High Conviction Bets

A note to myself on bet-sizing

First Published 13 months ago

There have been times in my life where I have known with high conviction that a certain scenario will play out. They don’t happen often (once every couple of years?), but when the broader market doesn’t reflect this sentiment, I need to bet the house.

Below are personal notes on scenarios where I had high-conviction, and what I did and should have done differently.

Coronavirus

By virtue of the people I follow on Twitter, I was aware of COVID-19 in January 2020. Several of the Complexity Science professors / writers that I follow had written articles on how the transmission would play out, and so I had no doubt that it would spread out of China and to the US rapidly. Looking back, this sounds like a no-brainer, but at the time I was very early on this opinion.

Around late-January 2020, I also read on Twitter that surgical mask stocks ($APT) had surged during previous airborne epidemics. The market was not reflecting what I saw as a reality, and so I had two advantages:

  1. N95 Mask Companies were trading near their 30 day trailing average
  2. I had high conviction that COVID-19 would impact the stock market drastically in the coming months

At the time, I had a Robinhood account, so I bought 5 and sold on the way up, selling some shares at a high of $36 in late February. That’s pretty good, but what could I have done better?

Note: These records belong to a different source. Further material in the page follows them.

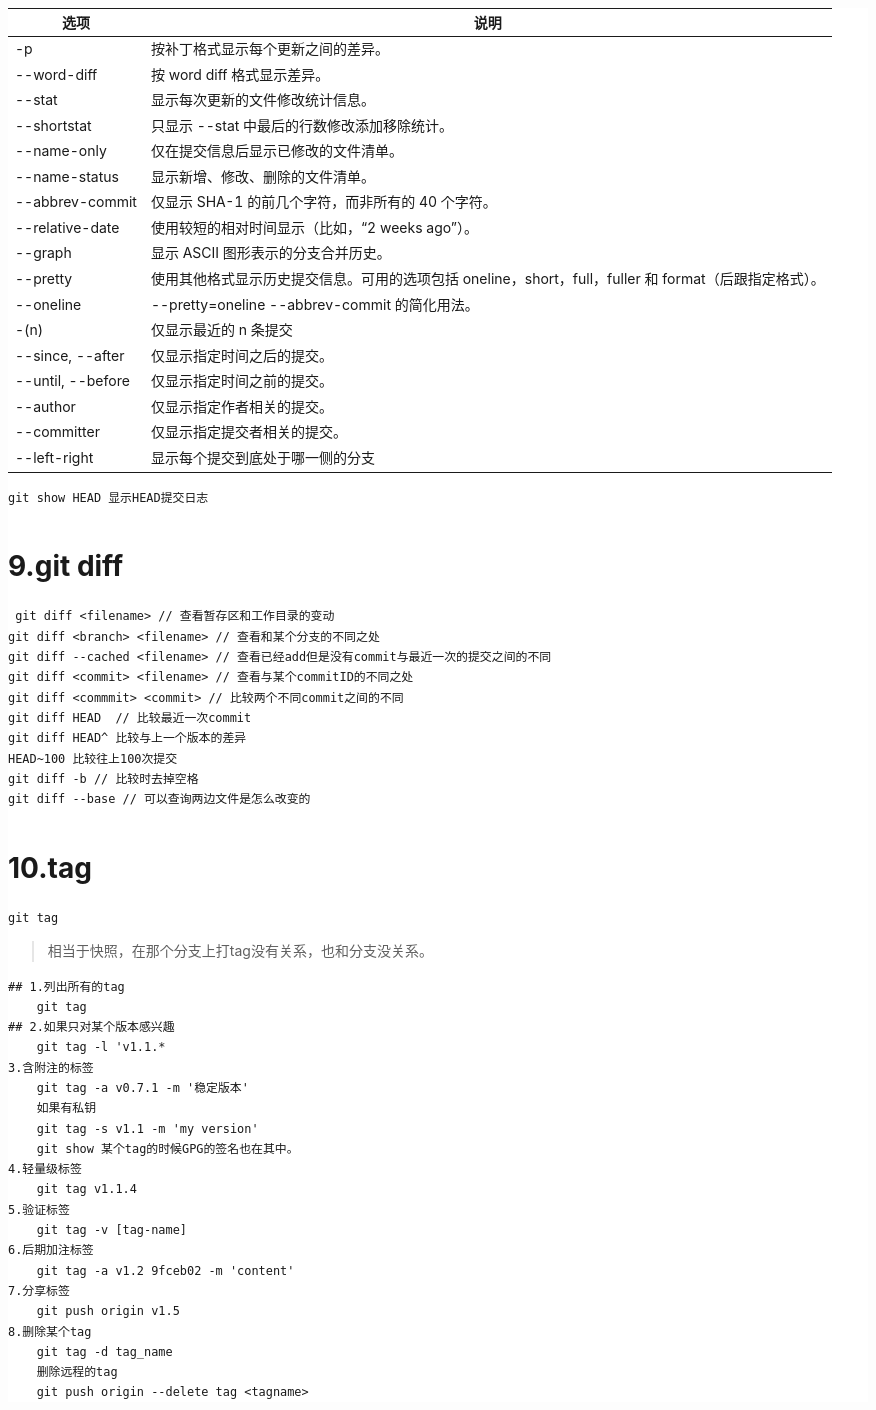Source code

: 选项|说明
--|--
-p|按补丁格式显示每个更新之间的差异。
--word-diff|按 word diff 格式显示差异。
--stat|显示每次更新的文件修改统计信息。
--shortstat|只显示 --stat 中最后的行数修改添加移除统计。
--name-only|仅在提交信息后显示已修改的文件清单。
--name-status|显示新增、修改、删除的文件清单。
--abbrev-commit|仅显示 SHA-1 的前几个字符，而非所有的 40 个字符。
--relative-date|使用较短的相对时间显示（比如，“2 weeks ago”）。
--graph|显示 ASCII 图形表示的分支合并历史。
--pretty|使用其他格式显示历史提交信息。可用的选项包括 oneline，short，full，fuller 和 format（后跟指定格式）。
--oneline|	--pretty=oneline --abbrev-commit 的简化用法。
-(n)|	仅显示最近的 n 条提交
--since, --after|	仅显示指定时间之后的提交。
--until, --before|	仅显示指定时间之前的提交。
--author|	仅显示指定作者相关的提交。
--committer|	仅显示指定提交者相关的提交。
--left-right|显示每个提交到底处于哪一侧的分支

   
    git show HEAD 显示HEAD提交日志

# 9.git diff
     
     git diff <filename> // 查看暂存区和工作目录的变动
    git diff <branch> <filename> // 查看和某个分支的不同之处
    git diff --cached <filename> // 查看已经add但是没有commit与最近一次的提交之间的不同
    git diff <commit> <filename> // 查看与某个commitID的不同之处
    git diff <commmit> <commit> // 比较两个不同commit之间的不同
    git diff HEAD  // 比较最近一次commit
    git diff HEAD^ 比较与上一个版本的差异
    HEAD~100 比较往上100次提交
    git diff -b // 比较时去掉空格
    git diff --base // 可以查询两边文件是怎么改变的
    
# 10.tag
    git tag
>相当于快照，在那个分支上打tag没有关系，也和分支没关系。
    
    ## 1.列出所有的tag
        git tag
    ## 2.如果只对某个版本感兴趣
        git tag -l 'v1.1.*
    3.含附注的标签
        git tag -a v0.7.1 -m '稳定版本'
        如果有私钥
        git tag -s v1.1 -m 'my version'
        git show 某个tag的时候GPG的签名也在其中。
    4.轻量级标签
        git tag v1.1.4 
    5.验证标签
        git tag -v [tag-name]
    6.后期加注标签
        git tag -a v1.2 9fceb02 -m 'content'
    7.分享标签
        git push origin v1.5
    8.删除某个tag
        git tag -d tag_name
        删除远程的tag
        git push origin --delete tag <tagname>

  1. At the time, I didn’t understand or really know about options. Looking back, I could have bout call options. I don’t have the ability to look at their historic prices, but I am assuming that like the stock, they didn’t have the upcoming volatility priced in.
  2. I also should have invested more APT. I was in my first semester of grad school, so not flush with cash by any means, but I was very conservative with my bet sizing.
  3. Nearly all gains that I made from UVXY. The lesson here is that is okay to sit on the sidelines. I had made 100+% return on my knowledge advantage with $APT in less than a month. I should have taken my earnings and stayed out of the highly uncertain market in March.

Spotify

I first used Spotify in 2012 or 2013? I think it was still a relatively small Swedish startup at that time. I knew from the beginning that it was worlds better than any other streaming service. At the time I was 15 years old, and didn’t have access to invest.

There’s not much I could have done differently at the time, but looking towards the future, when I come across a startup that I feel with high-conviction that is transformative, I need to figure out how to invest.